Extracted data entries
========================

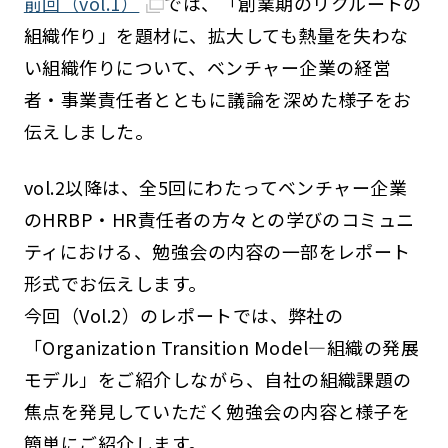
前回（vol.1）
では、「創業期のリクルートの
組織作り」を題材に、拡大しても熱量を失わな
い組織作りについて、ベンチャー企業の経営
者・事業責任者とともに議論を深めた様子をお
伝えしました。
vol.2以降は、全5回にわたってベンチャー企業
のHRBP・HR責任者の方々との学びのコミュニ
ティにおける、勉強会の内容の一部をレポート
形式でお伝えします。
今回（Vol.2）のレポートでは、弊社の
「Organization Transition Model―組織の発展
モデル」をご紹介しながら、自社の組織課題の
焦点を発見していただく勉強会の内容と様子を
簡単にご紹介します。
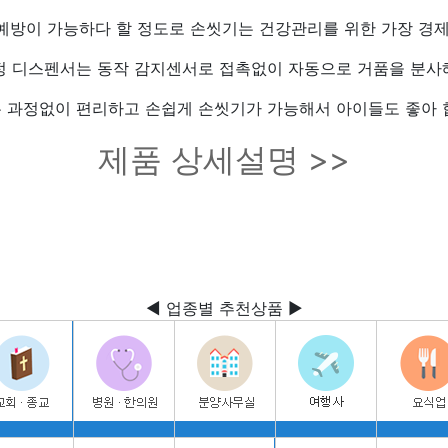
 예방이 가능하다 할 정도로 손씻기는 건강관리를 위한 가장 경
정 디스펜서는 동작 감지센서로 접촉없이 자동으로 거품을 분사
 과정없이 편리하고 손쉽게 손씻기가 가능해서 아이들도 좋아 
제품 상세설명 >>
◀ 업종별 추천상품 ▶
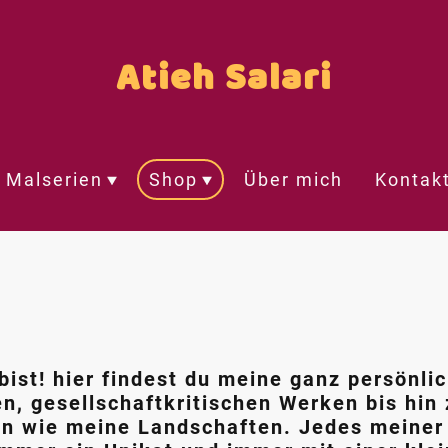
Atieh Salari
Malserien
Shop
Über mich
Kontak
bist! hier findest du meine ganz persönli
n, gesellschaftkritischen Werken bis hin
n wie meine Landschaften. Jedes meiner W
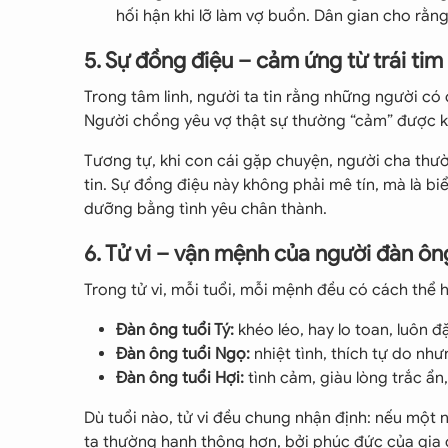
hối hận khi lỡ làm vợ buồn. Dân gian cho rằng,
5. Sự đồng điệu – cảm ứng từ trái tim 
Trong tâm linh, người ta tin rằng những người c
Người chồng yêu vợ thật sự thường “cảm” được khi
Tương tự, khi con cái gặp chuyện, người cha thườ
tin. Sự đồng điệu này không phải mê tín, mà là biể
dưỡng bằng tình yêu chân thành.
6. Tử vi – vận mệnh của người đàn ô
Trong tử vi, mỗi tuổi, mỗi mệnh đều có cách thể h
Đàn ông tuổi Tý:
khéo léo, hay lo toan, luôn đ
Đàn ông tuổi Ngọ:
nhiệt tình, thích tự do như
Đàn ông tuổi Hợi:
tình cảm, giàu lòng trắc ẩn,
Dù tuổi nào, tử vi đều chung nhận định: nếu một
ta thường hanh thông hơn, bởi phúc đức của gia đ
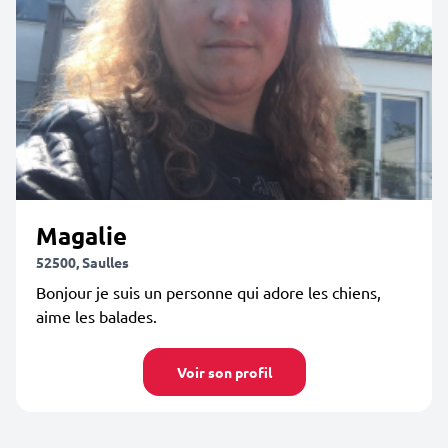
Magalie
52500, Saulles
Bonjour je suis un personne qui adore les chiens,
aime les balades.
Voir son profil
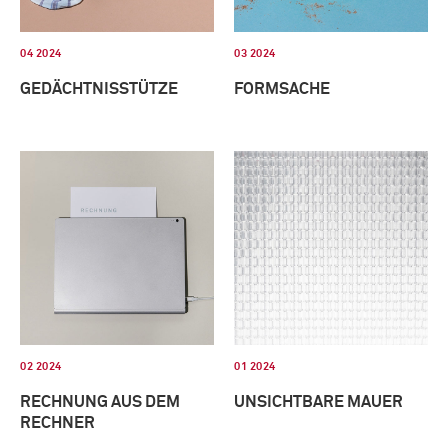
04 2024
03 2024
GEDÄCHTNISSTÜTZE
FORMSACHE
02 2024
01 2024
RECHNUNG AUS DEM
UNSICHTBARE MAUER
RECHNER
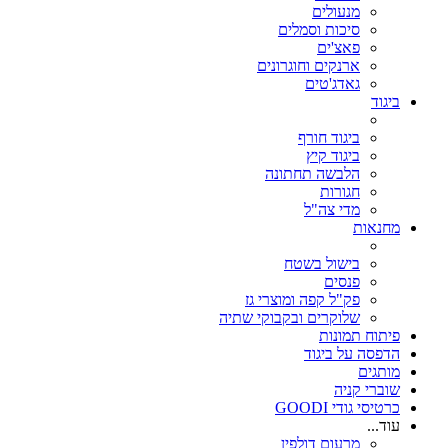
מנעולים
סיכות וסמלים
פאצ'ים
ארנקים וחוגרונים
גאדג'טים
ביגוד
ביגוד חורף
ביגוד קיץ
הלבשה תחתונה
חגורות
מדי צה"ל
מחנאות
בישול בשטח
פנסים
פק"ל קפה ומוצרי גז
שלוקרים ובקבוקי שתיה
פיתוח תמונות
הדפסה על ביגוד
מותגים
שוברי קניה
כרטיסי גודי GOODI
עוד...
מרעום דולפין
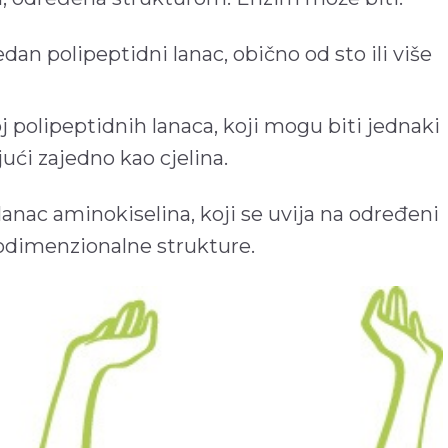
an polipeptidni lanac, obično od sto ili više
j polipeptidnih lanaca, koji mogu biti jednaki
ajući zajedno kao cjelina.
anac aminokiselina, koji se uvija na određeni
rodimenzionalne strukture.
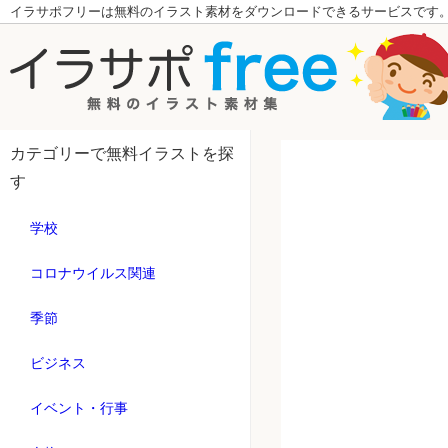
イラサポフリーは無料のイラスト素材をダウンロードできるサービスです
カテゴリーで無料イラストを探
す
学校
コロナウイルス関連
季節
ビジネス
イベント・行事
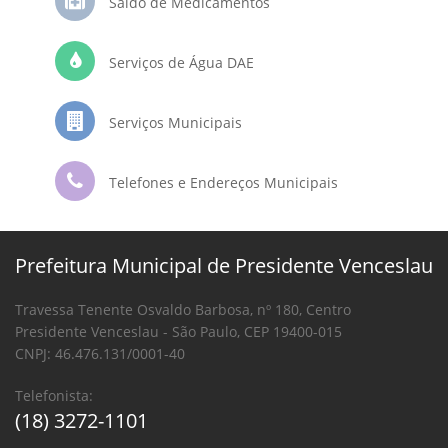
Saldo de Medicamentos
Serviços de Água DAE
Serviços Municipais
Telefones e Endereços Municipais
Prefeitura Municipal de Presidente Venceslau
Travessa Tenente Osvaldo Barbosa, nº 180, Centro
Presidente Venceslau - São Paulo, CEP 19400-015
CNPJ: 46.476.131/0001-40
Telefonista:
(18) 3272-1101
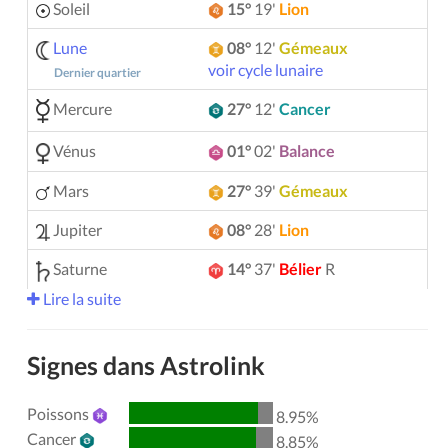
Soleil
15°
19'
Lion
Lune
08°
12'
Gémeaux
voir cycle lunaire
Dernier quartier
Mercure
27°
12'
Cancer
Vénus
01°
02'
Balance
Mars
27°
39'
Gémeaux
Jupiter
08°
28'
Lion
Saturne
14°
37'
Bélier
R
Lire la suite
Uranus
05°
12'
Gémeaux
Neptune
04°
09'
Bélier
R
Signes dans Astrolink
Pluton
04°
01'
Verseau
R
Poissons
8.95%
00°
51'
Taureau
R
Chiron
Cancer
8.85%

========================

### Task directions
Every line in the data that holds "tình" should be copied out.

### Reply
dưỡng bằng tình yêu chân thành.
nhiệt tình, thích tự do như
tình cảm, giàu lòng trắc ẩn,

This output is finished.